Solve the Cauchy problem $u_{tt}-c^2u_{xx}=0$ with conditions $1. \ u(x,0)=g(x)$ and $2.\ u_t(x,0)=h(x)$

Question

Solve the Cauchy problem $u_{tt}-c^2u_{xx}=0$ with conditions $$1. \ u(x,0)=g(x)\\2.\ u_t(x,0)=h(x)$$ Where $h(x)=0,\ g(x)=\begin{cases} 0,\ x<0 \\ 1,\ x\ge0 \end{cases}$.

My solution.

The general solution has the form $u(x,t)=F(x-ct)+G(x+ct)$...(*)

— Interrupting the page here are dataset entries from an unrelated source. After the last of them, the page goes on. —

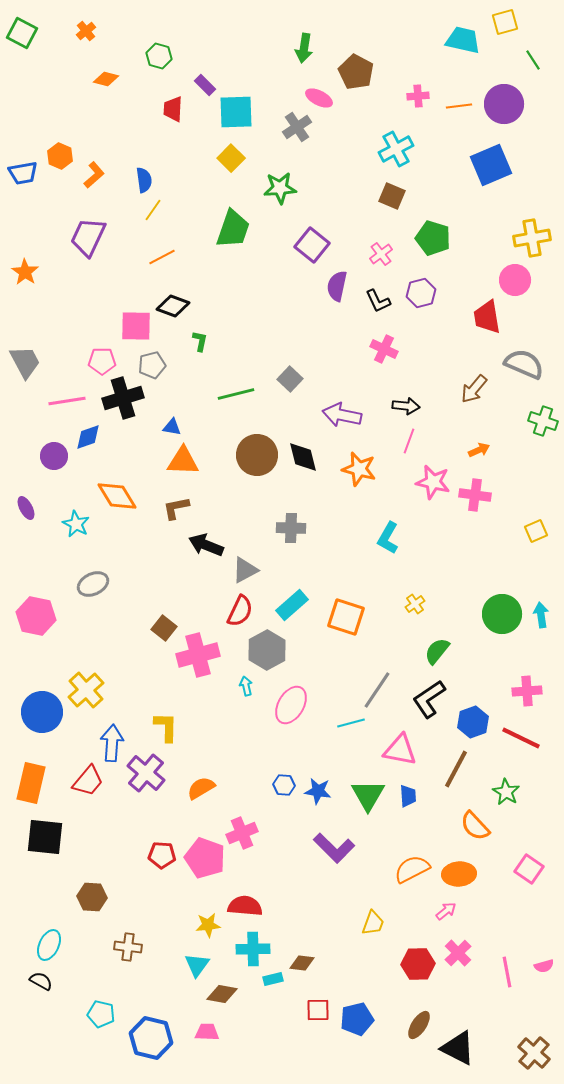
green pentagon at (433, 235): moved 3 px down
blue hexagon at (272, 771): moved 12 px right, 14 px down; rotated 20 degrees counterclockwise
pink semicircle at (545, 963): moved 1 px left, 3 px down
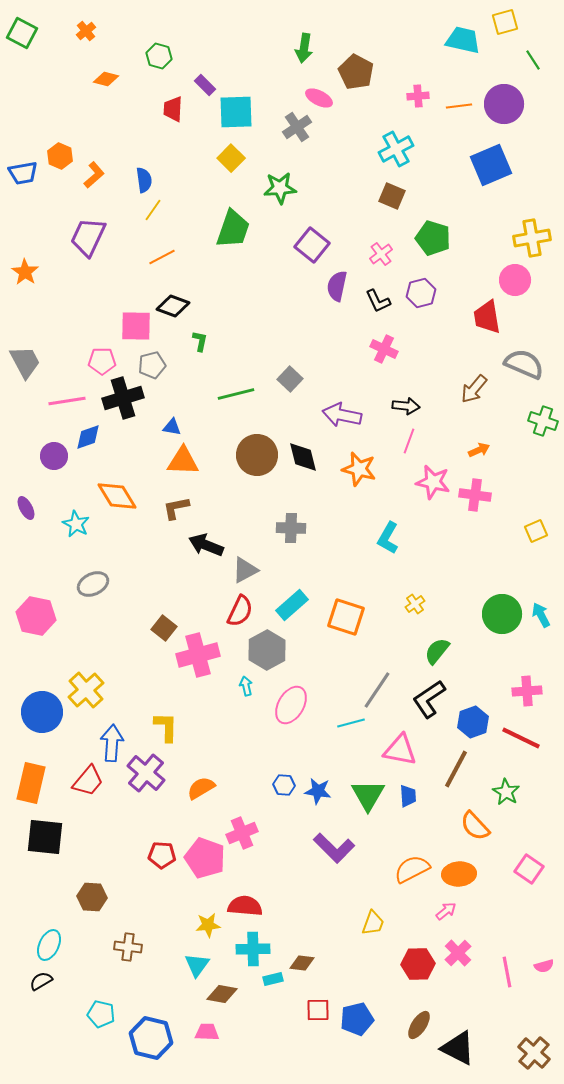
cyan arrow at (541, 615): rotated 20 degrees counterclockwise
black semicircle at (41, 981): rotated 60 degrees counterclockwise
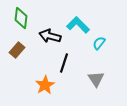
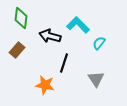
orange star: rotated 30 degrees counterclockwise
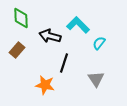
green diamond: rotated 10 degrees counterclockwise
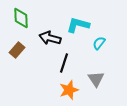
cyan L-shape: rotated 30 degrees counterclockwise
black arrow: moved 2 px down
orange star: moved 24 px right, 5 px down; rotated 30 degrees counterclockwise
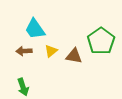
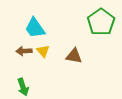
cyan trapezoid: moved 1 px up
green pentagon: moved 19 px up
yellow triangle: moved 8 px left; rotated 32 degrees counterclockwise
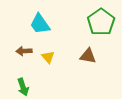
cyan trapezoid: moved 5 px right, 4 px up
yellow triangle: moved 5 px right, 6 px down
brown triangle: moved 14 px right
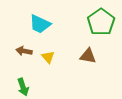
cyan trapezoid: rotated 30 degrees counterclockwise
brown arrow: rotated 14 degrees clockwise
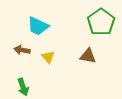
cyan trapezoid: moved 2 px left, 2 px down
brown arrow: moved 2 px left, 1 px up
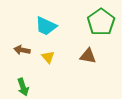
cyan trapezoid: moved 8 px right
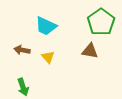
brown triangle: moved 2 px right, 5 px up
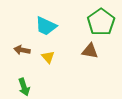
green arrow: moved 1 px right
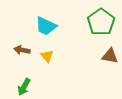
brown triangle: moved 20 px right, 5 px down
yellow triangle: moved 1 px left, 1 px up
green arrow: rotated 48 degrees clockwise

Applying 1. condition we have $G(x)=-F(x),\ x<0$ and $G(x)=1-F(x),\ x\ge0.$

Hence (*) is now $u(x,t)=\begin{cases}F(x-ct)-F(x+ct),\ x+ct<0\\F(x-ct)-F(x+ct)+1,\ x+ct\ge0 \end{cases}$

Applying 2. condition we have $0=-2cF'(x),\ x<0$ and $0=-2cF'(x),\ x\ge0.$

This implies $F'(x)=0$, hence $F=c$ is a constant.

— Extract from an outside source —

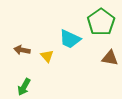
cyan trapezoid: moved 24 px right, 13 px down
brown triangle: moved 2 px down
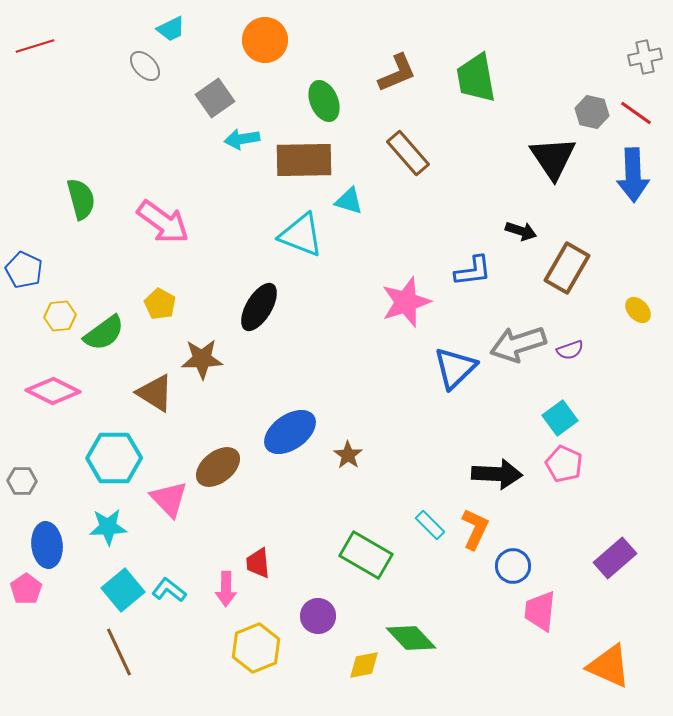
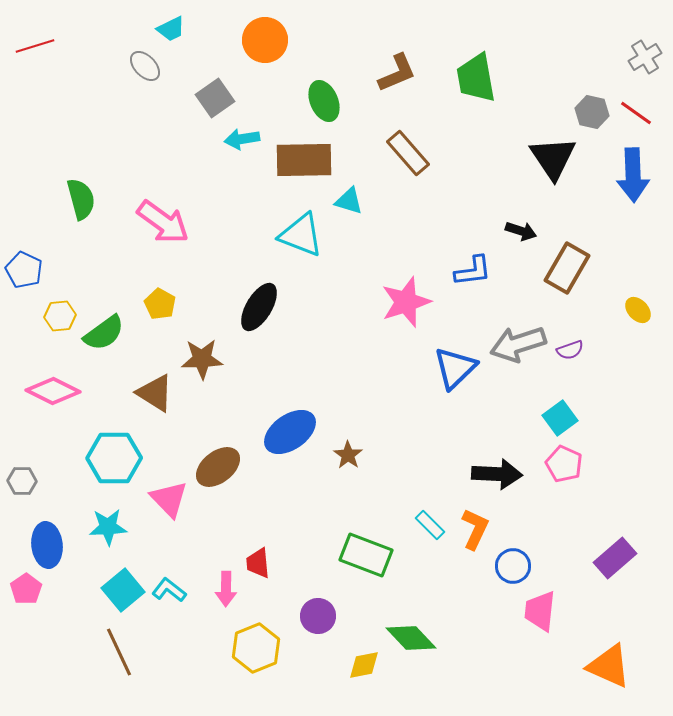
gray cross at (645, 57): rotated 20 degrees counterclockwise
green rectangle at (366, 555): rotated 9 degrees counterclockwise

Therefore $u(x,t)=\begin{cases}0,\ x<0\\1,\ x\ge0 \end{cases}$

Is this solution correct?

Answer 1

Using d'Alembert formula we have that solution to pde is $u(x,t)=\begin{cases} 0,\ x\le-ct\\ \frac{1}{2}, \ -ct<x\le ct\\ 1,\ x>ct \end{cases}$

Answer 2

No. $u(x,t) = F(x-ct) - F(x+ct)$ for $x+ct < 0$, not for $x < 0$.

EDIT: Write $G(x) = H(x) - F(x)$, so $u(x,t) = F(x-ct) - F(x+ct) + H(x+ct)$, where $H$ is the Heaviside function. Note that $u_t(x,0) = - 2 F'(x) + \delta(x)$, where $\delta$ is the Dirac delta "function"